There are apparently 2,563 on-demand audiovisual services established in the European Union. Of these, 932 are described as catch-up television or promotional web services for broadcasters, while 408 are broadcaster-branded channels on open platforms like YouTube or Dailymotion, and there are 385 services dealing exclusively with films. 45 services specialise in ‘adult’ material, which if anything seems like an underestimate.
The latest numbers, derived from the MAVISE database at the end of 2014, are published in a report on the development of the European market for on-demand audiovisual services by the European Audiovisual Observatory.
The United Kingdom leads the field, with 515 on-demand services, including 198 catch-up television or promotional web services, followed by France with over 412 and Germany with 274.
Our analysis of the MAVISE online database shows 45 catch-up television services based in the United Kingdom, ranging from All 4 from Channel 4, to Yesterday from UKTV.
There appear to be 114 catch-up television services registered by ATVOD, the Authority for Television On Demand, which regulates such services in the United Kingdom. This includes various versions aimed at particular territories or languages, including 20 variants of National Geographic Channel Videos.
While there is a vast range of services available in Europe, the report highlights that among 50 leading media groups the audiovisual revenues of those based in the United States rose significantly between 2009 and 2013 while it fell among those based in Europe.

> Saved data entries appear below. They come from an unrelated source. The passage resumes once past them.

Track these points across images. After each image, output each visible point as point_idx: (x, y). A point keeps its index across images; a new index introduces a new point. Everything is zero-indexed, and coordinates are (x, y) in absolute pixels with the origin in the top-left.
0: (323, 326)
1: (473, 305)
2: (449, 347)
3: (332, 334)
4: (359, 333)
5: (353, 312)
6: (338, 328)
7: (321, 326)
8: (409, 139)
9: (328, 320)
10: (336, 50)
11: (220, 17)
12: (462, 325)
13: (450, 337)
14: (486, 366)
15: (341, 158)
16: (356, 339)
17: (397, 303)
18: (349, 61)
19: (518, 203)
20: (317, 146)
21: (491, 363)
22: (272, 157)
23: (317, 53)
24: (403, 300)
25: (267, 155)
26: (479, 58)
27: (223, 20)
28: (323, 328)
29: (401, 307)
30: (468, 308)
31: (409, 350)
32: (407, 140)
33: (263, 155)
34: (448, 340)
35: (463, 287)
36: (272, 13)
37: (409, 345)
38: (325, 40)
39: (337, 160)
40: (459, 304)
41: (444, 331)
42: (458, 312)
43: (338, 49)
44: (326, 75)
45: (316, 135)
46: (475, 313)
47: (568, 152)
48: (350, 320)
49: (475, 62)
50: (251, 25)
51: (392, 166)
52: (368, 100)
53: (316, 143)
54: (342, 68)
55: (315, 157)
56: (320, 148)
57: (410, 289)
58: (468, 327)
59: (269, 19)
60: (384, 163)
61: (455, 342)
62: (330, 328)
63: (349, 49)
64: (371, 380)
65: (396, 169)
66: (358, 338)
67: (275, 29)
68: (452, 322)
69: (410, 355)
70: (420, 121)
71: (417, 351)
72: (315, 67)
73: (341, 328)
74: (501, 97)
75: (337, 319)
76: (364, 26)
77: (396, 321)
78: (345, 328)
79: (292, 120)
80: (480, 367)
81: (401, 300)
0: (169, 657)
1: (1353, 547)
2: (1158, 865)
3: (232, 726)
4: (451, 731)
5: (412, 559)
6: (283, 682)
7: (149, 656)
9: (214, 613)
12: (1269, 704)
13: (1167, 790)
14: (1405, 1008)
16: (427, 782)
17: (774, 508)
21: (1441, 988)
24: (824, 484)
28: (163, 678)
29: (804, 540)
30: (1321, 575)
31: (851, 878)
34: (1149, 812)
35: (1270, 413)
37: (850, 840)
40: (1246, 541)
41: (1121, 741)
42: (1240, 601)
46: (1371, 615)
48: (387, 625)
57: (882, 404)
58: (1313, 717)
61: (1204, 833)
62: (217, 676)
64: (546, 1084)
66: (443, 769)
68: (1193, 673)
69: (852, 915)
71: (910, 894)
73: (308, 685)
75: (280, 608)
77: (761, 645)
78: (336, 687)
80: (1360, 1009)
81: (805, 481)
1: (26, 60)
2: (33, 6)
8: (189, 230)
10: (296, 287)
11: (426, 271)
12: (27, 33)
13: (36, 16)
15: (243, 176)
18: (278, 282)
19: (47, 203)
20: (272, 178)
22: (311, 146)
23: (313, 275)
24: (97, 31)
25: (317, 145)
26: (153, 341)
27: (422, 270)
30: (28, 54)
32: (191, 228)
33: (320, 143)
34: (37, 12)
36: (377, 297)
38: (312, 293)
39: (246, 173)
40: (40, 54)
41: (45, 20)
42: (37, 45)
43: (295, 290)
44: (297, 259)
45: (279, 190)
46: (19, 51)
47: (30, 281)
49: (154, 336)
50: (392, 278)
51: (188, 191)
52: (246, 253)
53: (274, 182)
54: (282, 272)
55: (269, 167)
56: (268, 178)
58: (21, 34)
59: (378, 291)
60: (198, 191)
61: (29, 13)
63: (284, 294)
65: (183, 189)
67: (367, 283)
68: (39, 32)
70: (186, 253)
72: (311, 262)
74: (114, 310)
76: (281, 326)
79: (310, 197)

Although traditional media groups are very active in online and on-demand audiovisual markets, the report suggests that the emergence of online groups based in the United States is one of the most notable trends. It estimates that the global audiovisual turnover of the Apple iTunes, Amazon, YouTube and Netflix businesses increased from $13.87 billion in 2009 to $39.06 billion in 2013.
A key concern for the European Commission is whether the increased availability of services delivered over the open internet will benefit global corporations at the expense of European media organisations.

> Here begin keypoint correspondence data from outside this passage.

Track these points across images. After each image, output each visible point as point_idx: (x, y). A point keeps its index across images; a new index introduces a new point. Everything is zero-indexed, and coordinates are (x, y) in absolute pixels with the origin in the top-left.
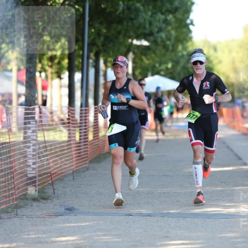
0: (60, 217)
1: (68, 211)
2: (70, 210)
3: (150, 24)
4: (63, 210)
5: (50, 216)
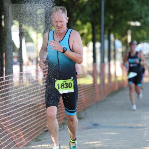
0: (90, 130)
1: (94, 126)
2: (95, 125)
3: (141, 12)
4: (91, 125)
5: (83, 129)
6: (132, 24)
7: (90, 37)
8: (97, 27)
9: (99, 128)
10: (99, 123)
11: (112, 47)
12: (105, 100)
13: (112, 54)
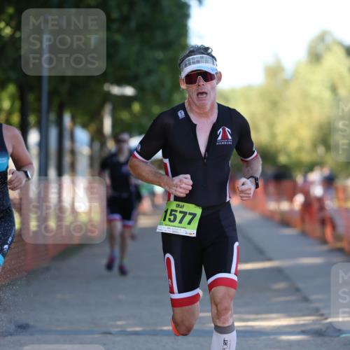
0: (9, 337)
1: (20, 330)
2: (23, 327)
4: (14, 327)
6: (116, 90)
7: (16, 118)
8: (31, 97)
9: (31, 335)
10: (31, 323)
11: (67, 144)
12: (48, 269)
13: (67, 159)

The report provides a range of data in relation to on-demand audiovisual services in Europe, supplemented by summaries of statistics from research firms. Unfortunately some of the viewing data is redacted in the public version of the report for copyright reasons.
Nevertheless, the report provides a valuable overview of an incredibly complex and fragmented field, albeit in rather raw form with little synthesis.
Among other things, the report covers recent developments in the subscription video-on-demand market, the proportion and prominence of European works in the catalogues of services, the role of providers of video-on-demand services and distribution platforms in the financing of audiovisual production, and the problems of measuring fragmented audiovisual audiences.
The development of the European market for on-demand audiovisual services report is available for download from the Europa web site.